I love fish and living in Porto there is always a some good fresh fish to buy. Most fish that you buy in the stores in Portugal are sold as a whole fish. Which is very nice because that way you can see how fresh the fish is and it gives a lot of possibilities on how you want to prepare the fish. Of course it would be easier to just prepare the fish as a whole fish on the grill or steamed, but I think a fish that has been filleted and grilled is more elegant. So I invested in some good sharp knives so I can cut beautiful fillets of my favourite fish.
An easy dish to impress
In this dish I used dorade but any firm white fish would be good for this dish. The flavour combinations of the orange, fennel and hazelnuts work very well with the fish it is a light dish with fresh flavours that works well on a sunny day. A light sauce, which is made with a splash of pomegranate juice combines the whole dish together and gives this dish more dept. With just a few ingredients you can make a dish that will impress on many occasions so let’s get cooking!
Ingredients
- 1 fennel bulb
- 200 ml of orange juice
- 200 ml of stock
- 30 ml of pomegranate juice
- 30 gr of hazelnuts
- 1 orange
- 2 dorade fillets
- 1 tablespoon of butter
- pinch of salt and pepper
Instructions
Cut the fennel in slices (about 1 centimeter)

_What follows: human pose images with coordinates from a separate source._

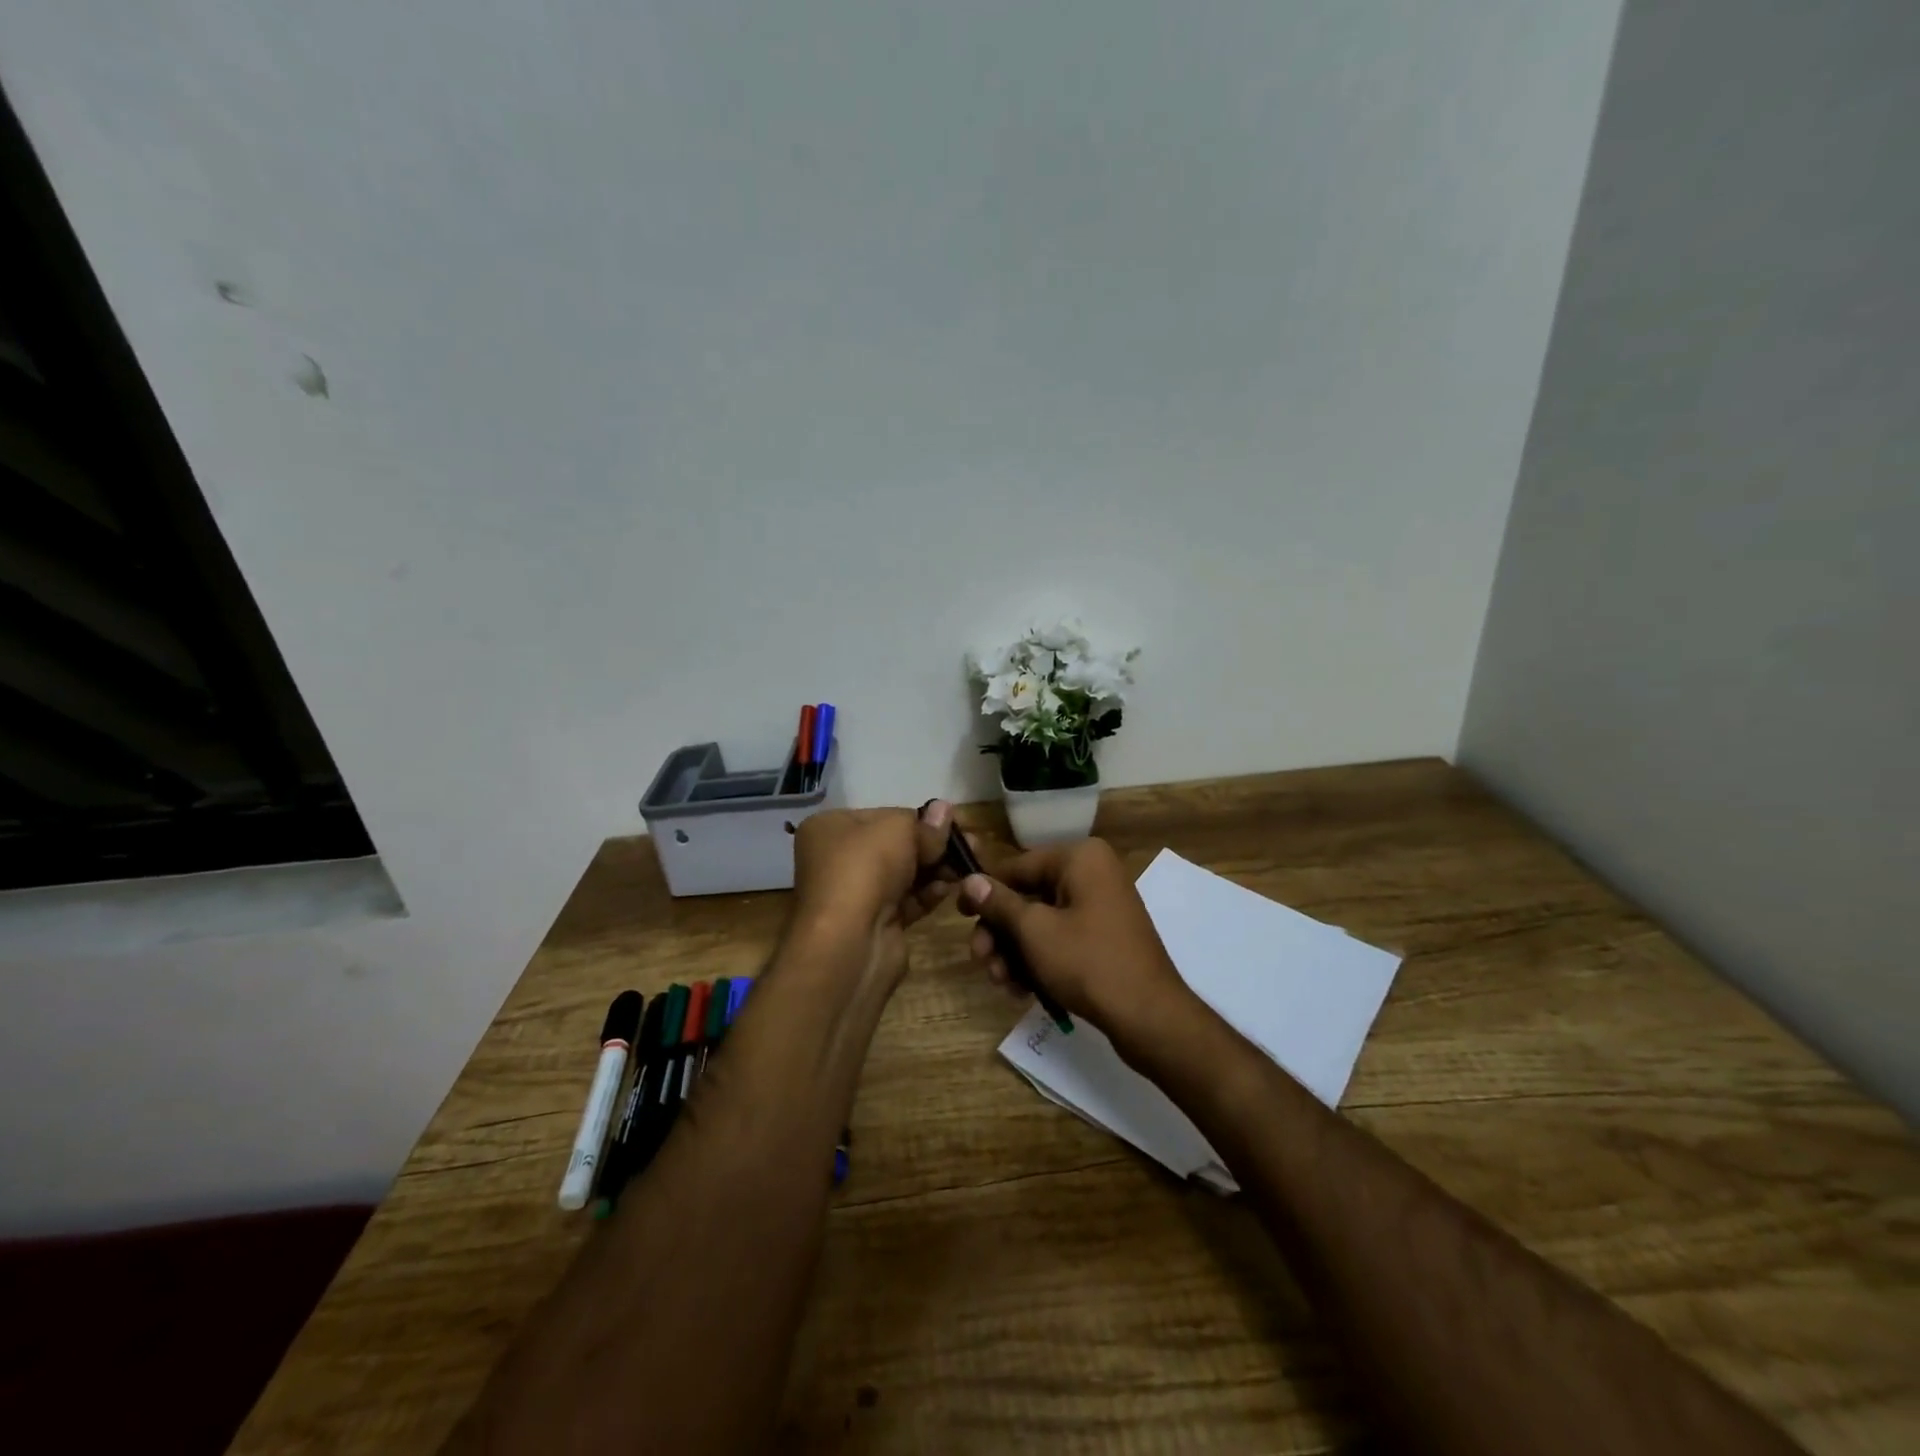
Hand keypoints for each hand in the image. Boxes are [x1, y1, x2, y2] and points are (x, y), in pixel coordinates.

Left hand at [788, 802, 957, 988]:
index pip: (884, 816)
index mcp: (831, 828)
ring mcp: (855, 894)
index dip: (919, 818)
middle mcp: (837, 859)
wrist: (848, 942)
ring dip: (936, 869)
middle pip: (895, 846)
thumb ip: (925, 822)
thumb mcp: (897, 830)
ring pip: (904, 874)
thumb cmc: (865, 869)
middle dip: (933, 845)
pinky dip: (928, 894)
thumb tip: (944, 810)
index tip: (953, 822)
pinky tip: (950, 889)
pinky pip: (907, 901)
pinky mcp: (874, 923)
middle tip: (971, 845)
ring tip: (966, 867)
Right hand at [955, 838, 1193, 1049]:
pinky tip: (1021, 990)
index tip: (957, 914)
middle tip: (981, 961)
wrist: (1149, 1017)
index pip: (1017, 865)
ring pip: (1041, 922)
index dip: (984, 891)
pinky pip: (1060, 939)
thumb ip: (999, 903)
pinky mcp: (1104, 938)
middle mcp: (1092, 874)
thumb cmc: (1088, 963)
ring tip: (1001, 983)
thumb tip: (969, 880)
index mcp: (1080, 858)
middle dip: (1001, 933)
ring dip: (1015, 952)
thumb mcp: (1035, 931)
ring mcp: (1101, 907)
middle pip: (1028, 896)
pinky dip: (1038, 960)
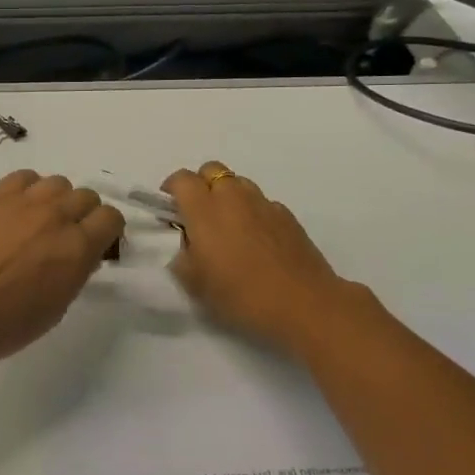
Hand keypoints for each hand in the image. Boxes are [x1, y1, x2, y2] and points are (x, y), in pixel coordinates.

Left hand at [0, 171, 125, 372]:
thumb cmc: (5, 324)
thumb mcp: (56, 307)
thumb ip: (75, 272)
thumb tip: (81, 254)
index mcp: (77, 249)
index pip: (111, 218)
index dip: (107, 231)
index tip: (96, 244)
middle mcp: (56, 217)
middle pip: (86, 196)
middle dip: (84, 215)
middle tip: (66, 235)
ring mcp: (23, 203)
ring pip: (58, 182)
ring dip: (57, 199)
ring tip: (40, 220)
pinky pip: (24, 177)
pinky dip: (29, 188)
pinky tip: (18, 208)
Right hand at [164, 161, 369, 351]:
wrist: (304, 305)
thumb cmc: (241, 295)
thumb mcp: (195, 284)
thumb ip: (182, 256)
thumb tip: (187, 244)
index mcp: (205, 210)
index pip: (182, 179)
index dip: (172, 189)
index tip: (170, 209)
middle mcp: (233, 198)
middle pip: (212, 170)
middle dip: (201, 185)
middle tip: (198, 214)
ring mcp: (264, 204)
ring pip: (239, 183)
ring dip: (228, 196)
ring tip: (229, 227)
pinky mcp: (288, 216)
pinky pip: (262, 203)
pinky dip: (253, 213)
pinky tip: (257, 241)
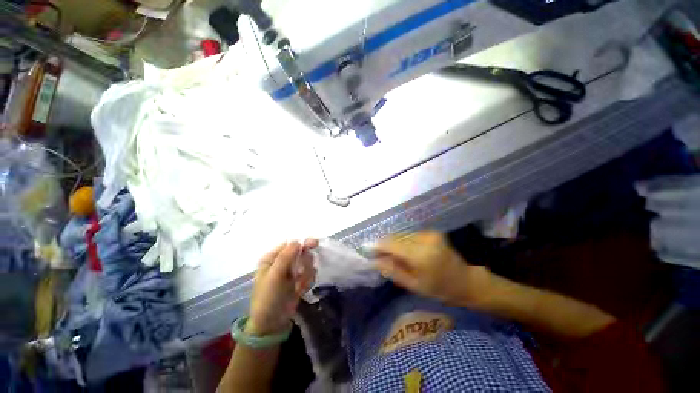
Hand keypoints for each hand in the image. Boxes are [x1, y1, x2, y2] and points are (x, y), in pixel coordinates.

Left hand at [248, 239, 317, 334]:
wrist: (272, 324)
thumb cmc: (268, 298)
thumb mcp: (274, 275)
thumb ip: (286, 256)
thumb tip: (297, 241)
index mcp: (272, 258)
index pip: (290, 244)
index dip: (302, 243)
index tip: (313, 244)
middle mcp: (283, 262)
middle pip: (301, 251)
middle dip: (305, 261)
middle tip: (303, 271)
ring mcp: (292, 271)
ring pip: (307, 262)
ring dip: (306, 273)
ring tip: (298, 284)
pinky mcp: (299, 280)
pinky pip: (310, 274)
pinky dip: (308, 281)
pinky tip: (300, 289)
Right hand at [374, 232, 494, 307]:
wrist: (465, 281)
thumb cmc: (440, 289)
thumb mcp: (414, 285)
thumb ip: (392, 271)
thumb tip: (374, 261)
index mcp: (420, 255)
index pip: (392, 244)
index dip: (378, 245)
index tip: (366, 248)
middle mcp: (424, 239)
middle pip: (396, 237)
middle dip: (385, 245)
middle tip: (377, 254)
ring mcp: (429, 234)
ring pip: (402, 235)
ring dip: (394, 243)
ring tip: (391, 254)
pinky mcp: (432, 232)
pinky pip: (410, 235)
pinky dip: (403, 242)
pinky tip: (404, 251)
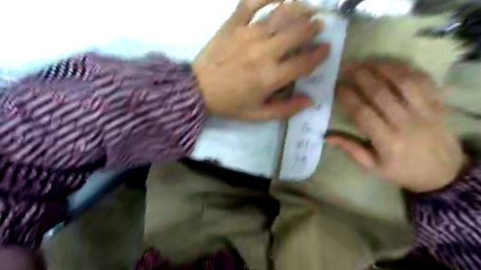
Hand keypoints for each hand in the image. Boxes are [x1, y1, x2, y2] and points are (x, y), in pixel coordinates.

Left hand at [193, 0, 328, 119]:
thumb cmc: (230, 104)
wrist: (198, 90)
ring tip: (307, 10)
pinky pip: (251, 3)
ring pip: (280, 15)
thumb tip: (310, 101)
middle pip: (297, 33)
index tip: (326, 49)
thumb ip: (285, 109)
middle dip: (313, 28)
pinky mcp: (232, 25)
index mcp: (271, 77)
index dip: (319, 55)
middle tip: (319, 26)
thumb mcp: (258, 114)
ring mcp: (248, 35)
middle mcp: (264, 52)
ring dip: (299, 10)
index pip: (304, 62)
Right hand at [327, 60, 465, 192]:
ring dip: (383, 68)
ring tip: (367, 60)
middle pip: (381, 93)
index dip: (348, 97)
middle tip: (347, 66)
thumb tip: (326, 136)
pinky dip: (407, 69)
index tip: (337, 86)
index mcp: (388, 142)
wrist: (445, 174)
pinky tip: (392, 64)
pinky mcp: (440, 105)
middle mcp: (406, 123)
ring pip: (403, 82)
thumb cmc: (403, 171)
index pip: (363, 113)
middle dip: (361, 76)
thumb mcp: (373, 167)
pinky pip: (424, 81)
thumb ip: (351, 149)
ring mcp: (426, 112)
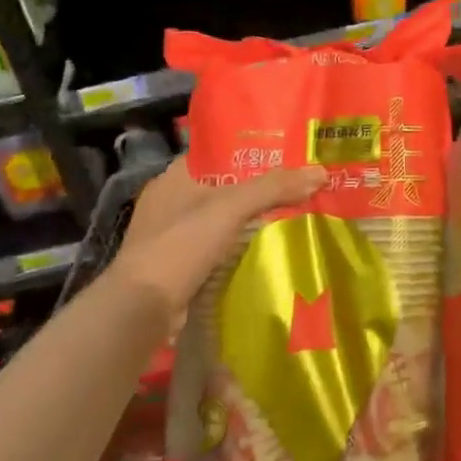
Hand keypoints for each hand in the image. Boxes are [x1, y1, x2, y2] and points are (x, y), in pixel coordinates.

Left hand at [110, 161, 327, 324]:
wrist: (140, 310)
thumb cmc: (181, 245)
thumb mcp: (230, 208)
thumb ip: (274, 188)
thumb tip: (320, 172)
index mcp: (175, 177)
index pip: (217, 153)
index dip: (249, 150)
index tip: (284, 152)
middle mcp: (169, 201)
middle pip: (222, 186)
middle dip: (255, 188)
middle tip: (295, 184)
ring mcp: (169, 236)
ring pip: (219, 219)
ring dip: (247, 220)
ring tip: (289, 214)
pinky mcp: (175, 267)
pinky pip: (215, 248)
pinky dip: (236, 247)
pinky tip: (264, 249)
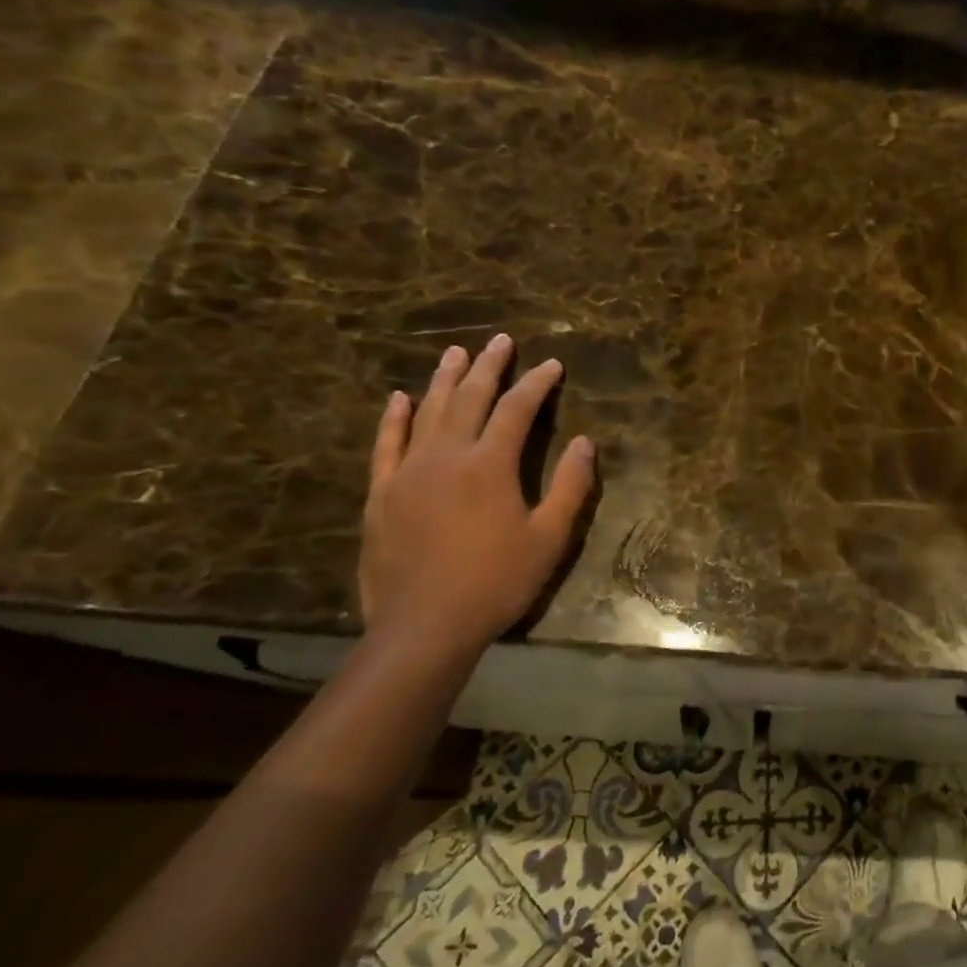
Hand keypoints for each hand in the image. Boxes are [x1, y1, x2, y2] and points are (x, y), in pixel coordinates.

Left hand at [360, 334, 595, 655]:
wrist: (424, 626)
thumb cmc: (497, 582)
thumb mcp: (549, 538)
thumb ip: (569, 486)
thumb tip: (585, 442)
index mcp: (490, 465)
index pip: (516, 409)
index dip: (536, 383)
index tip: (552, 364)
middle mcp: (446, 456)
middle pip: (470, 398)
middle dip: (489, 367)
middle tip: (501, 340)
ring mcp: (408, 473)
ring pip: (428, 412)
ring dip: (444, 380)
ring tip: (456, 353)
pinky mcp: (382, 494)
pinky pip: (387, 445)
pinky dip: (394, 419)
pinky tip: (399, 398)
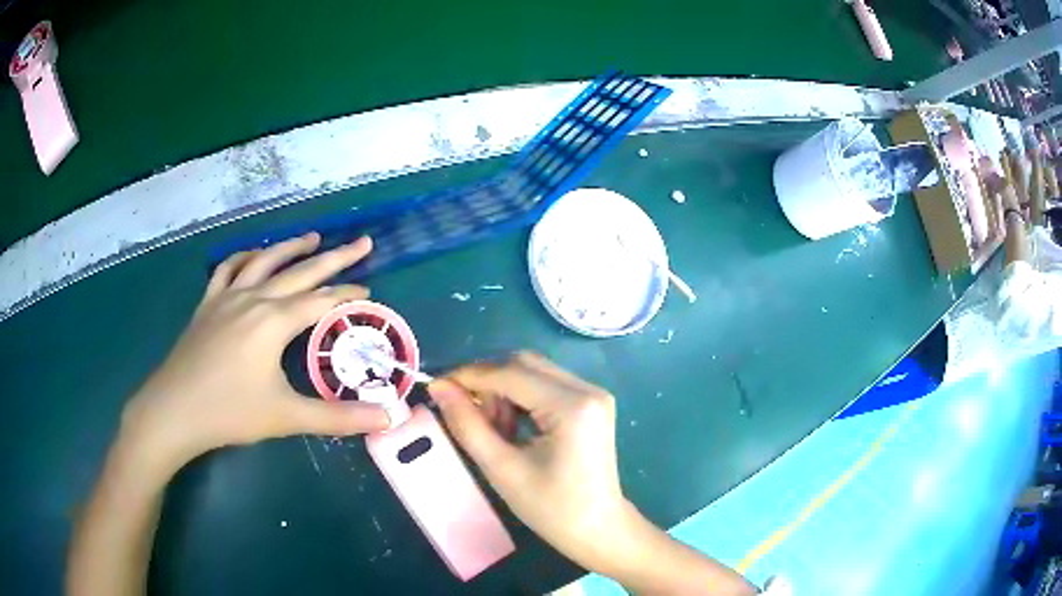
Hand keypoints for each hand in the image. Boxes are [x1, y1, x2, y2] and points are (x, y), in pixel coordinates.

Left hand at [119, 233, 390, 475]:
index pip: (321, 302)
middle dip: (335, 258)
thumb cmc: (230, 412)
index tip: (369, 293)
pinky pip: (229, 269)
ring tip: (313, 237)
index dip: (348, 296)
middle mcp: (253, 299)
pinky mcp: (208, 304)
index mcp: (274, 322)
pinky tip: (254, 256)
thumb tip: (388, 419)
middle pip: (300, 271)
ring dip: (291, 247)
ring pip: (265, 261)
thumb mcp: (287, 417)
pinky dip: (246, 256)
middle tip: (362, 243)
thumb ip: (339, 418)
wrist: (174, 410)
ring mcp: (227, 297)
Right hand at [428, 353, 638, 573]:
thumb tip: (439, 386)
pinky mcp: (591, 403)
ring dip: (504, 392)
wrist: (597, 529)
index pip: (510, 372)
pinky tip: (514, 429)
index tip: (437, 387)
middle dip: (488, 383)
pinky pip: (546, 385)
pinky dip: (522, 399)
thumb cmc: (551, 508)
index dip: (468, 376)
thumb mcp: (501, 468)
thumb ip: (467, 424)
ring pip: (533, 372)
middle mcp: (587, 389)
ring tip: (496, 432)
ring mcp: (593, 394)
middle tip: (470, 417)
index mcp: (572, 406)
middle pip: (523, 364)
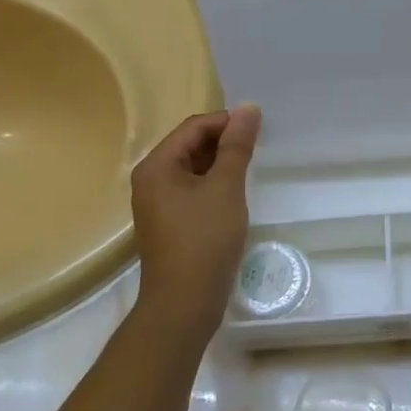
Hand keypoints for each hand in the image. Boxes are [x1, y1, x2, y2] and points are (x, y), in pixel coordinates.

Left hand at [130, 105, 260, 343]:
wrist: (184, 302)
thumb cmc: (204, 238)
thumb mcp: (226, 186)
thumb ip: (237, 145)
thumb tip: (248, 107)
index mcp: (157, 165)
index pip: (194, 127)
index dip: (227, 122)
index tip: (259, 128)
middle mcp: (151, 180)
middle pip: (190, 145)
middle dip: (224, 142)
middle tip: (259, 146)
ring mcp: (158, 203)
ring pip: (193, 169)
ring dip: (221, 164)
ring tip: (251, 168)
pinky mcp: (170, 223)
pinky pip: (192, 190)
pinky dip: (214, 184)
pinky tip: (235, 194)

Keep the green of the fennel
Heat the butter in a frying pan
Once the butter is browned a little add the slices of fennel
Add some salt and pepper on the fennel and brown both sides of the fennel on a medium heat
Mix together the orange juice, stock and pomegranate juice
Once both sides of the fennel has a light brown colour add the stock mixture and turn down the heat
Put a lid on the pan and let the fennel simmer for about ten minutes till it is soft and tender
While the fennel is cooking, crush half of the hazelnuts and set the hazelnuts aside
Peel the orange and remove all the white peel, cut into thin slices
When the fennel is soft remove the fennel from the pan and keep warm
Set the heat higher and cook the remaining juices for about 5-7 minutes till you have a nice sauce
At the same time grill the fish filets in a hot pan and season with pepper and salt
Depending how think the filets are this takes about 2 till 3 minutes on each site
Set the plate and start with the sliced orange, fennel and hazelnuts
Lay the fish on top and sprinkle some of the sauce over the dish
Finish the plate with some of the green of the fennel bulb
Notes
To get a more Mediterranean flavour you can also use pistachios in this dish instead of hazelnuts.